Ça parait assez difficile à imaginer pourtant vu que les oppressions ont tendance à subsister, et je n'ai pas réussi à trouver d'oppression historique qui n'a pas survécu de nos jours. Par exemple, il y a toujours des gens qui vont voir les couples dit "mixtes" (ce qui dans ce contexte veut dire entre des personnes noires et des personnes blanches) comme incorrect. Il y a toujours des problématiques sur les classes sociales, ou des obstacles lié à la nationalité des gens.
Au delà du fait de ne pas avoir réussi à supprimer d'oppressions, il y a aussi la question de comment arriver à un point où elles n'existent plus. Au fond, ce que tout le monde semble vouloir, c'est d'être aussi invisible que l'hétérosexualité l'est dans la société actuelle. Mais pour en arriver la, il faut être d'abord être le plus visible possible.
Et pourtant, un monde imaginaire ou la bisexualité serait le défaut va invisibiliser cette orientation comme j'ai pu le lire sur divers articles comme celui ci. Dire que tout le monde est un peu bisexuel est une remarque et un raisonnement problématique, au moins dans le contexte actuel.

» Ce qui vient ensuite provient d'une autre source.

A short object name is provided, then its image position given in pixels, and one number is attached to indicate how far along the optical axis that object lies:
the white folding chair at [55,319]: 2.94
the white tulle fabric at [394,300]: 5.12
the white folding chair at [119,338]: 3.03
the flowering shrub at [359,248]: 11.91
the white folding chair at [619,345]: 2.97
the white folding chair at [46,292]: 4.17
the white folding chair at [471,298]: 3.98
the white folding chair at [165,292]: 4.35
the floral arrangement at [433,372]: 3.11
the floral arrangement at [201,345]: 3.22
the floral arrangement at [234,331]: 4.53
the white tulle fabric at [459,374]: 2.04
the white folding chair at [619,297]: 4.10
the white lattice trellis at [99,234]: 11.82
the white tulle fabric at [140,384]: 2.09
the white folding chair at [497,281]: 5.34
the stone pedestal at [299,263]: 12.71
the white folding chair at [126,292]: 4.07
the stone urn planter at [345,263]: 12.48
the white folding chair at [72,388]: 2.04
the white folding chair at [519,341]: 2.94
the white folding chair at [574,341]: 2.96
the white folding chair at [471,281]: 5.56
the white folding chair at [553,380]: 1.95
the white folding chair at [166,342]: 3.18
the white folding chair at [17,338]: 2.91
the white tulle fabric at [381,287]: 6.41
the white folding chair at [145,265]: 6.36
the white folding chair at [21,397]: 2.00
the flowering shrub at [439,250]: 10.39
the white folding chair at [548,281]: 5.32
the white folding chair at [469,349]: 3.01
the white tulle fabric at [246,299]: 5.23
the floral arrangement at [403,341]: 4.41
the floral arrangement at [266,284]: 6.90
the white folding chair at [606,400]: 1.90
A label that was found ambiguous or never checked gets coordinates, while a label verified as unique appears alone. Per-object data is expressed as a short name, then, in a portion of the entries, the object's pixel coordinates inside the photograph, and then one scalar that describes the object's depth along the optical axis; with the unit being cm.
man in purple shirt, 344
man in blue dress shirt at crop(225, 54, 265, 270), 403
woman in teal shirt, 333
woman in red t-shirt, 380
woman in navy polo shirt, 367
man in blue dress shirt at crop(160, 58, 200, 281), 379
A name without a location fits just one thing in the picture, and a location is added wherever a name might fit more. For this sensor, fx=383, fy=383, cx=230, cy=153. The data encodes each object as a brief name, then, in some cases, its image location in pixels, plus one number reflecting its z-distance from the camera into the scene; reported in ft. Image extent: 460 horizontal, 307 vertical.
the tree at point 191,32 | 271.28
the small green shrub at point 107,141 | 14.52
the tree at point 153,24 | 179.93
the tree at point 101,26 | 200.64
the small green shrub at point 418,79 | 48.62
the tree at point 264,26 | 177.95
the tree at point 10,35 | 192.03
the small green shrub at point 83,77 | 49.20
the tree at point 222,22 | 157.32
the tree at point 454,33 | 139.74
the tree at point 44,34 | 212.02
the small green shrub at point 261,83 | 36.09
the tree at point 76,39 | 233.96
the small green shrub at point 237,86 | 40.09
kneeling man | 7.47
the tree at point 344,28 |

C'est problématique parce que ça efface les autres identités. Une lesbienne n'a sans doute pas envie de s'entendre dire "non, mais le lesbianisme n'existe pas, tu as sans doute aussi envie de coucher avec un gars". Il y a tout un tas de raisons politiques à ne pas vouloir avoir de relations avec des hommes dans une société patriarcale comme celle où on se trouve.
C'est problématique aussi parce c'est faux, tout le monde n'est pas un peu bisexuel. Je suis pour le moment assez convaincu que beaucoup plus de monde pourrait l'être sans l'influence de la société, mais la société est la donc les gens restent majoritairement monosexuel. Et dire ça cache l'hétérosexualité comme identité tellement dominante qu'elle n'a jamais eu besoin de définition avant.
Donc finalement, un monde où la question du genre de qui sort avec qui seraient sans doute plus simple du point de vue des oppressions à combattre. Et pourtant, y arriver implique au contraire plus de visibilité dans la diversité, et donc plus de complexité, vu qu'on veut mettre en avant tout les variations.
En d'autre termes, pour avoir de la simplicité, il faut de la complexité.